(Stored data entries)
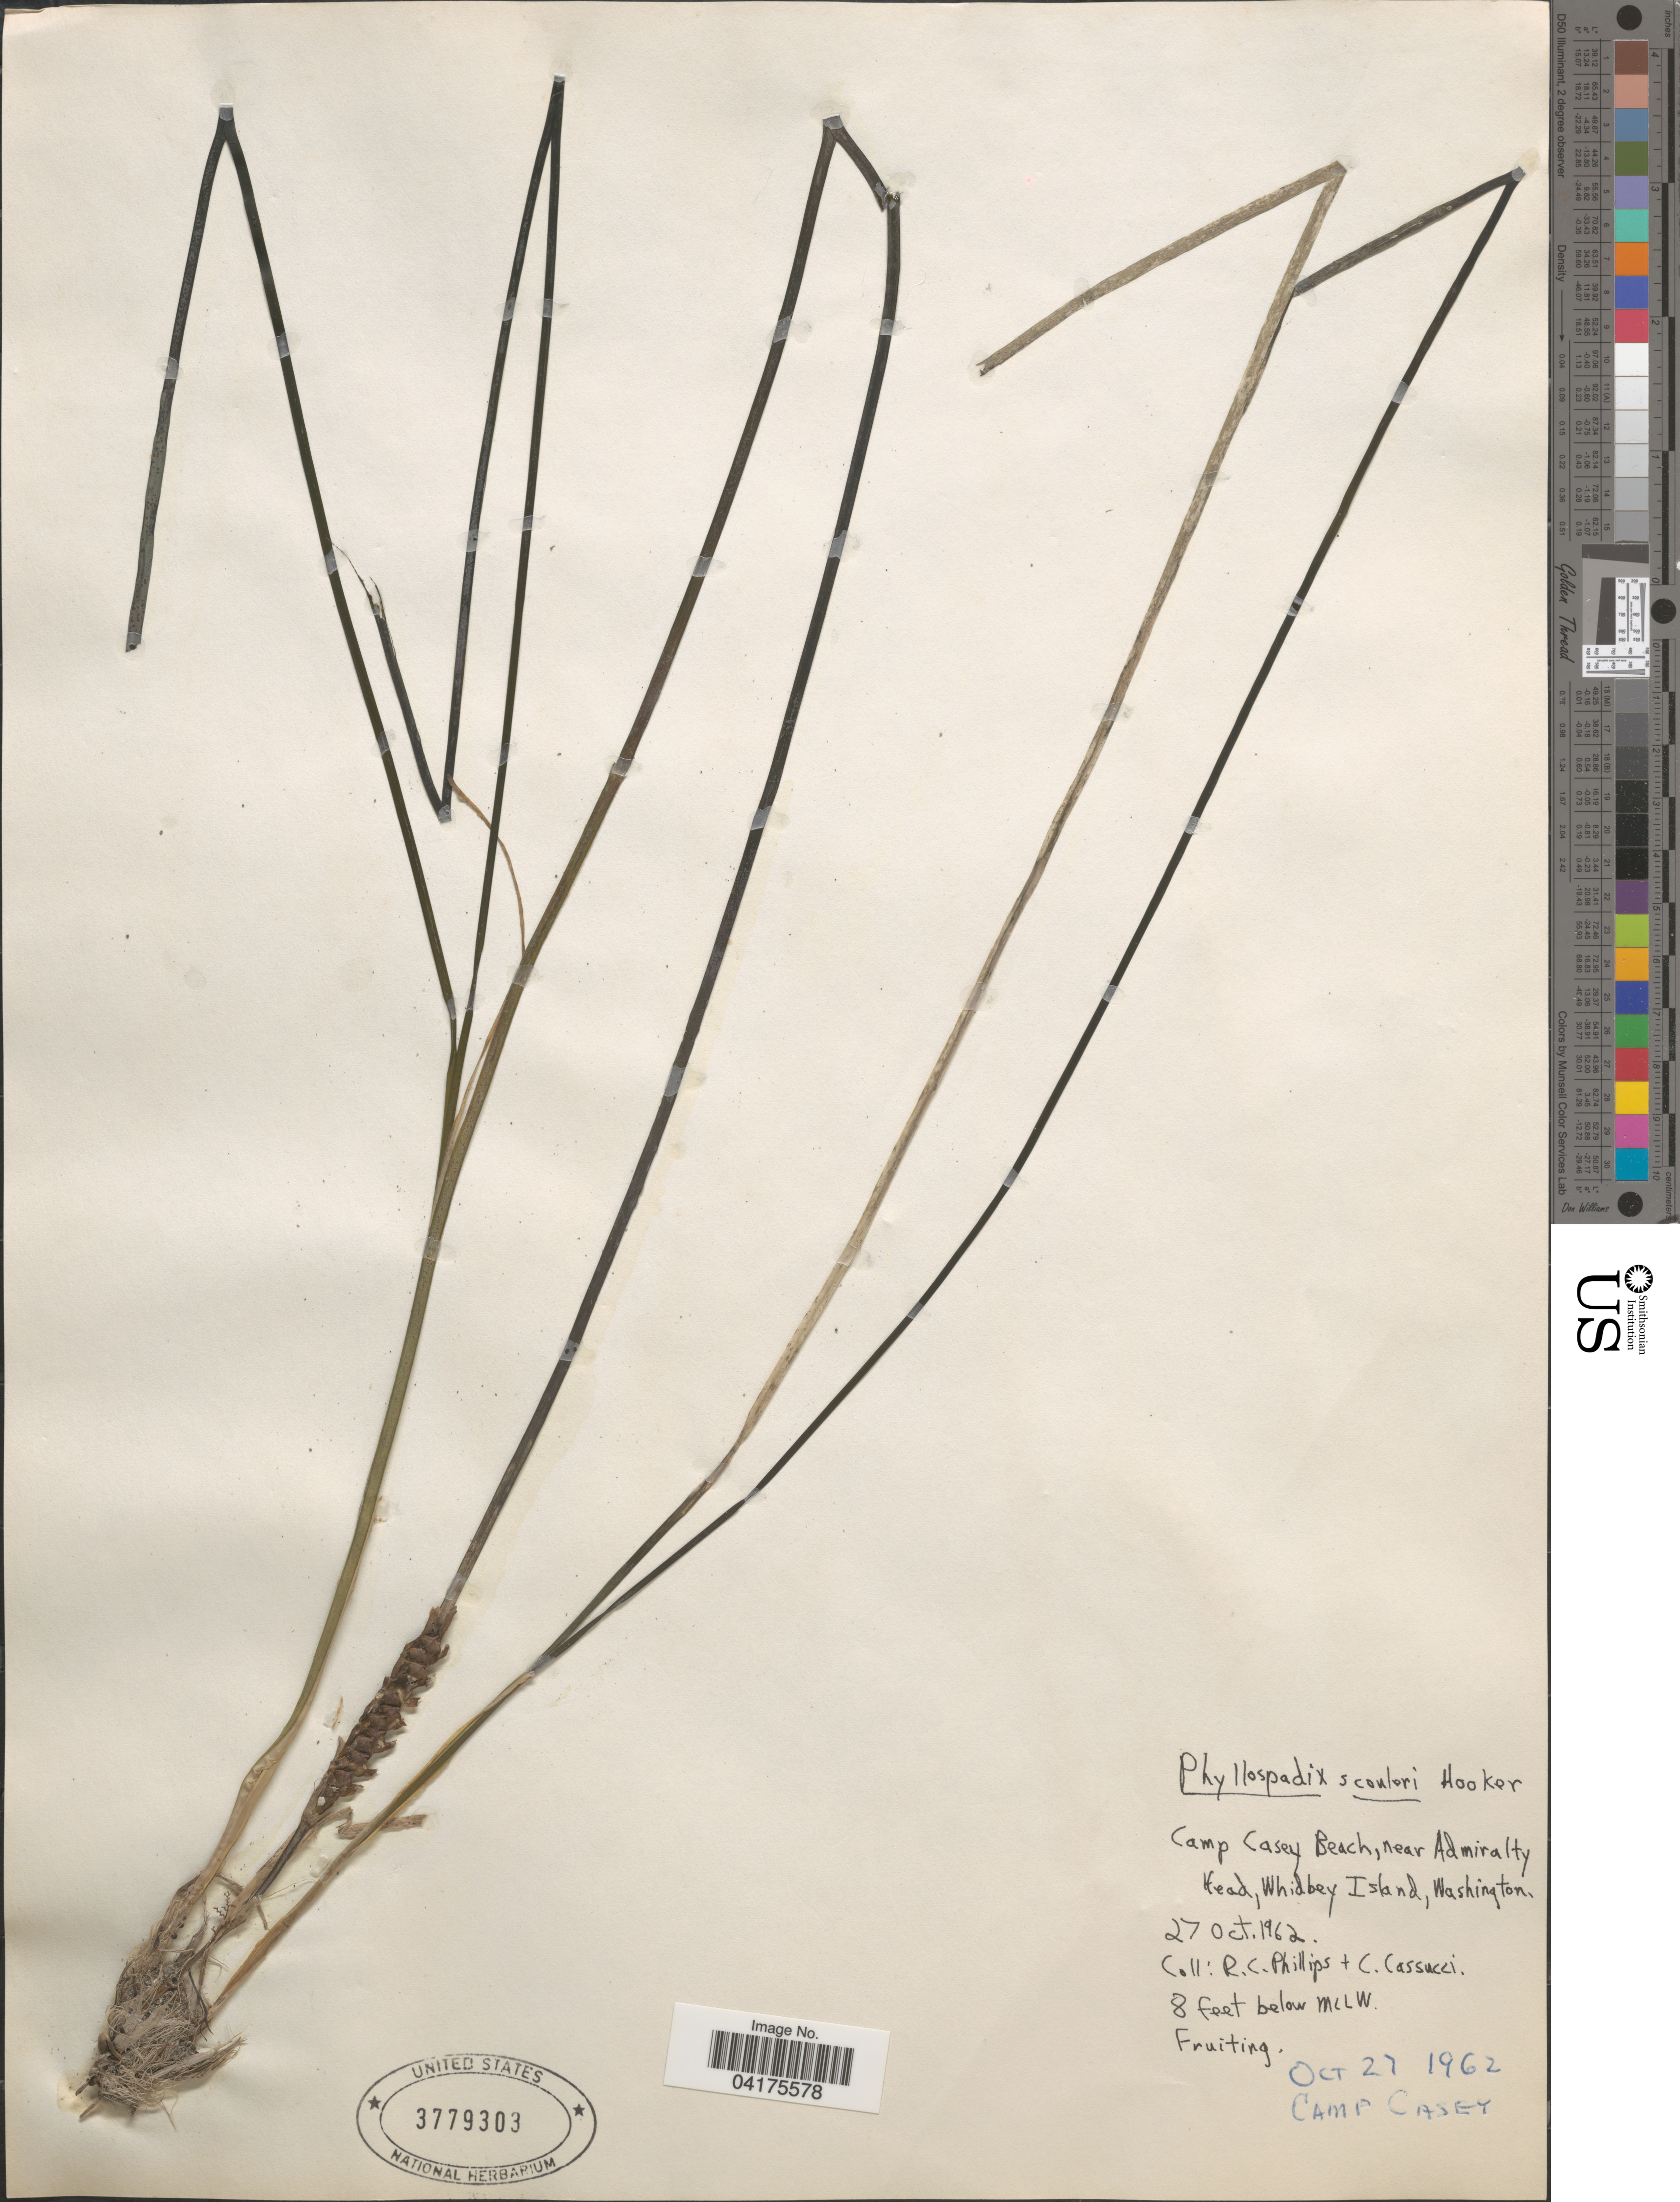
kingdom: Plantae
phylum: Tracheophyta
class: Liliopsida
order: Alismatales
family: Zosteraceae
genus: Phyllospadix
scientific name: Phyllospadix scouleri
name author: Hook.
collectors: R. C. Phillips & C. Cassucci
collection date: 1962-10-27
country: United States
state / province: Washington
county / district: Island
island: Whidbey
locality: Camp Casey Beach, near Admiralty Head, Whidbey Island. 8 feet below MLLW.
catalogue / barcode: US 3779303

Written request ▸ Retype every line of the records above without changing a character, and leave the pictures out.

Answer to the problem ▸
kingdom: Plantae
phylum: Tracheophyta
class: Liliopsida
order: Alismatales
family: Zosteraceae
genus: Phyllospadix
scientific name: Phyllospadix scouleri
name author: Hook.
collectors: R. C. Phillips & C. Cassucci
collection date: 1962-10-27
country: United States
state / province: Washington
county / district: Island
island: Whidbey
locality: Camp Casey Beach, near Admiralty Head, Whidbey Island. 8 feet below MLLW.
catalogue / barcode: US 3779303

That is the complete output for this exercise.